BSW zeigt sich offen für Sachprojekte
BSW-Spitzenkandidatin Claudia Wittig schloss eine Koalition mit der AfD aus, zeigte sich aber bei einzelnen Projekten offen. Auf Rauschs Angebot antwortete sie: „Da kriegen wir doch einen wunderbaren Haushalt zusammen, ohne in eine Koalition gehen zu müssen.“
Der BSW-Spitzenkandidat Thomas Schulze bekräftigte im Deutschlandfunk, das BSW werde sich im dritten Wahlgang enthalten und sich „an einer Brandmauer-Politik nicht beteiligen“. Die tagesschau berichtet über Siegmunds stabile Mehrheitssuche. Er sagte: „Ich sehe die AfD als Partei, die von 44 Prozent der Menschen hier gewählt worden ist. Und dem muss ich Rechnung tragen. Das ist für mich Demokratie.“
Drei fehlende Stimmen, ein Patt im Landtag
Selbst wenn das BSW sich im dritten Wahlgang enthalten würde, reicht das für die AfD (39 Sitze) nicht. CDU, Grüne, SPD und Linke kämen gemeinsam ebenfalls auf 39 Stimmen – es müsste zusätzlich mindestens ein Abgeordneter dieser Fraktionen für die AfD stimmen oder sich enthalten. Genau darauf zielt die AfD.
Sitzverteilung im neuen Landtag von Sachsen-Anhalt
Quelle: MDR/ZEIT, September 2026
AfD-Stratege Sebastian Münzenmaier sagte der taz-Analyse zu den Überläufer-Plänen, die beste Option sei, mindestens drei Abgeordnete aus CDU oder BSW abzuwerben.
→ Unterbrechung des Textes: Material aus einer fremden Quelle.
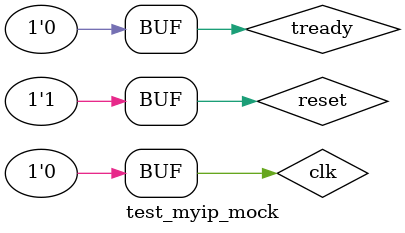
<source format=v>
`timescale 1ns / 1ps


module test_myip_mock;


localparam STEP = 8;

reg clk = 1'b0;
reg reset  = 1'b0;
wire tvalid;
wire [31:0] tdata;
wire [3:0] tstrb;
wire tlast;
reg tready = 1'b0;

myip_mock_v1_0 #(
	.C_M00_AXIS_TDATA_WIDTH(32),
	.C_M00_AXIS_START_COUNT(32)
)myip_mock_v1_0_inst (
.m00_axis_aclk(clk),
.m00_axis_aresetn(reset),
.m00_axis_tvalid(tvalid),
.m00_axis_tdata(tdata),
.m00_axis_tstrb(tstrb),
.m00_axis_tlast(tlast),
.m00_axis_tready(tready)
);


always begin
	clk = 1; #(STEP/2);
	clk = 0; #(STEP/2);
end

initial begin
	reset = 1;
	#(STEP*10) reset = 0;
	#(STEP*10) reset = 1;
	#(STEP*10);
	#1;
	tready = 1'b1;
	#(STEP*20);
	tready = 1'b0;

end




endmodule

</source>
„Wenn die unser Gespräch ablehnen, wird der noch höher. Ich glaube nicht, dass die CDU diesen Zerreißprozess aushält.“
Sebastian Münzenmaier, AfD-Bundestagsabgeordneter
Sollte alles scheitern, blieben Neuwahlen – dann rechnet Münzenmaier mit der absoluten Mehrheit. Spitzenkandidat Ulrich Siegmund drohte bereits: „Im Notfall würde es halt Neuwahlen geben, dann haben wir halt 50 oder 55 Prozent.“
Der neue Landtag muss sich spätestens am 6. Oktober 2026 konstituieren. Dann zeigt sich, ob die Überläufer-Operation aufgeht – oder ob Sachsen-Anhalt vor Neuwahlen steht.